• [WHAT TO PRODUCE] Write out all of the records precisely. Skip anything that is a picture.

• [DATA]
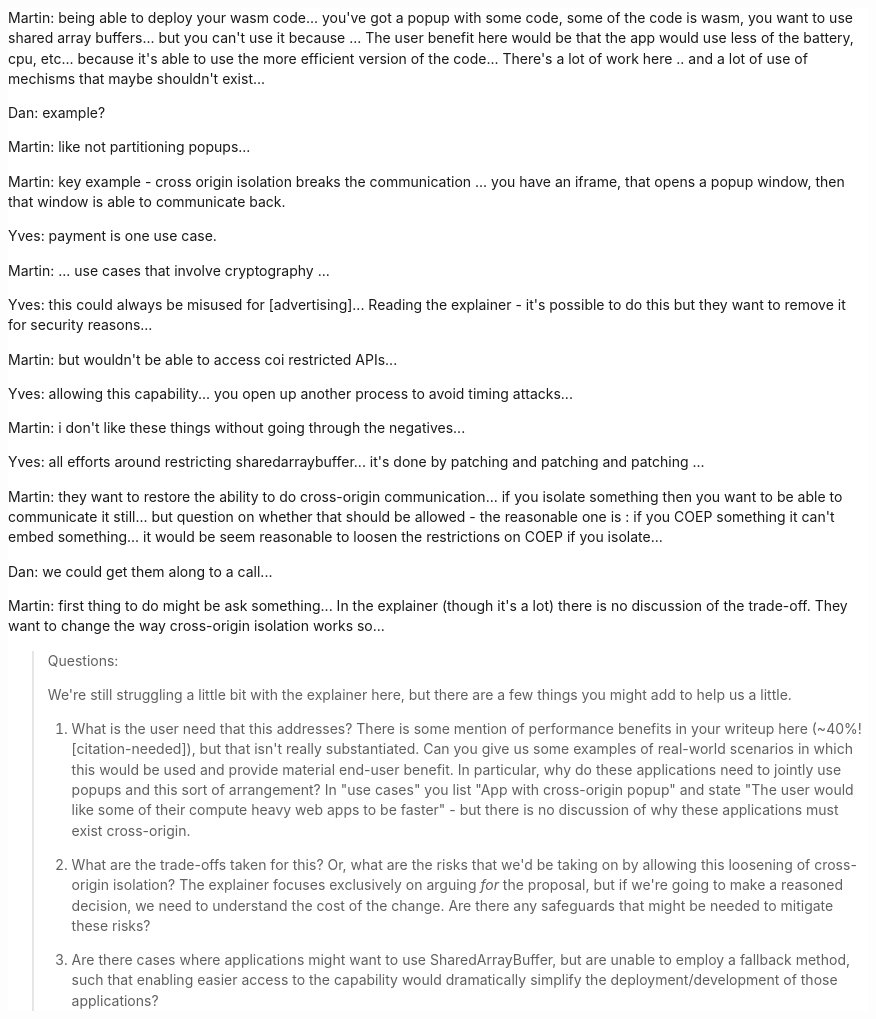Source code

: Martin: being able to deploy your wasm code... you've got a popup with some code, some of the code is wasm, you want to use shared array buffers... but you can't use it because ... The user benefit here would be that the app would use less of the battery, cpu, etc... because it's able to use the more efficient version of the code...  There's a lot of work here .. and a lot of use of mechisms that maybe shouldn't exist...

Dan: example?

Martin: like not partitioning popups...

Martin: key example - cross origin isolation breaks the communication ... you have an iframe, that opens a popup window, then that window is able to communicate back.

Yves: payment is one use case.

Martin: ... use cases that involve cryptography ...

Yves: this could always be misused for [advertising]...  Reading the explainer - it's possible to do this but they want to remove it for security reasons...

Martin: but wouldn't be able to access coi restricted APIs...

Yves: allowing this capability... you open up another process to avoid timing attacks...

Martin: i don't like these things without going through the negatives...

Yves: all efforts around restricting sharedarraybuffer... it's done by patching and patching and patching ...

Martin: they want to restore the ability to do cross-origin communication... if you isolate something then you want to be able to communicate it still... but question on whether that should be allowed - the reasonable one is : if you COEP something it can't embed something... it would be seem reasonable to loosen the restrictions on COEP if you isolate...

Dan: we could get them along to a call...

Martin: first thing to do might be ask something... In the explainer (though it's a lot) there is no discussion of the trade-off. They want to change the way cross-origin isolation works so...


> Questions:
>
> We're still struggling a little bit with the explainer here, but there are a few things you might add to help us a little.
>
> 1. What is the user need that this addresses?  There is some mention of performance benefits in your writeup here (~40%! \[citation-needed]), but that isn't really substantiated.  Can you give us some examples of real-world scenarios in which this would be used and provide material end-user benefit.  In particular, why do these applications need to jointly use popups and this sort of arrangement? In "use cases" you list "App with cross-origin popup" and state "The user would like some of their compute heavy web apps to be faster" - but there is no discussion of why these applications must exist cross-origin.
>
> 2. What are the trade-offs taken for this?  Or, what are the risks that we'd be taking on by allowing this loosening of cross-origin isolation?  The explainer focuses exclusively on arguing *for* the proposal, but if we're going to make a reasoned decision, we need to understand the cost of the change.   Are there any safeguards that might be needed to mitigate these risks?
>
> 3. Are there cases where applications might want to use SharedArrayBuffer, but are unable to employ a fallback method, such that enabling easier access to the capability would dramatically simplify the deployment/development of those applications?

• [ANSWER TO THE PROBLEM]
Source code

: Martin: being able to deploy your wasm code... you've got a popup with some code, some of the code is wasm, you want to use shared array buffers... but you can't use it because ... The user benefit here would be that the app would use less of the battery, cpu, etc... because it's able to use the more efficient version of the code...  There's a lot of work here .. and a lot of use of mechisms that maybe shouldn't exist...

Dan: example?

Martin: like not partitioning popups...

Martin: key example - cross origin isolation breaks the communication ... you have an iframe, that opens a popup window, then that window is able to communicate back.

Yves: payment is one use case.

Martin: ... use cases that involve cryptography ...

Yves: this could always be misused for [advertising]...  Reading the explainer - it's possible to do this but they want to remove it for security reasons...

Martin: but wouldn't be able to access coi restricted APIs...

Yves: allowing this capability... you open up another process to avoid timing attacks...

Martin: i don't like these things without going through the negatives...

Yves: all efforts around restricting sharedarraybuffer... it's done by patching and patching and patching ...

Martin: they want to restore the ability to do cross-origin communication... if you isolate something then you want to be able to communicate it still... but question on whether that should be allowed - the reasonable one is : if you COEP something it can't embed something... it would be seem reasonable to loosen the restrictions on COEP if you isolate...

Dan: we could get them along to a call...

Martin: first thing to do might be ask something... In the explainer (though it's a lot) there is no discussion of the trade-off. They want to change the way cross-origin isolation works so...


> Questions:
>
> We're still struggling a little bit with the explainer here, but there are a few things you might add to help us a little.
>
> 1. What is the user need that this addresses?  There is some mention of performance benefits in your writeup here (~40%! \[citation-needed]), but that isn't really substantiated.  Can you give us some examples of real-world scenarios in which this would be used and provide material end-user benefit.  In particular, why do these applications need to jointly use popups and this sort of arrangement? In "use cases" you list "App with cross-origin popup" and state "The user would like some of their compute heavy web apps to be faster" - but there is no discussion of why these applications must exist cross-origin.
>
> 2. What are the trade-offs taken for this?  Or, what are the risks that we'd be taking on by allowing this loosening of cross-origin isolation?  The explainer focuses exclusively on arguing *for* the proposal, but if we're going to make a reasoned decision, we need to understand the cost of the change.   Are there any safeguards that might be needed to mitigate these risks?
>
> 3. Are there cases where applications might want to use SharedArrayBuffer, but are unable to employ a fallback method, such that enabling easier access to the capability would dramatically simplify the deployment/development of those applications?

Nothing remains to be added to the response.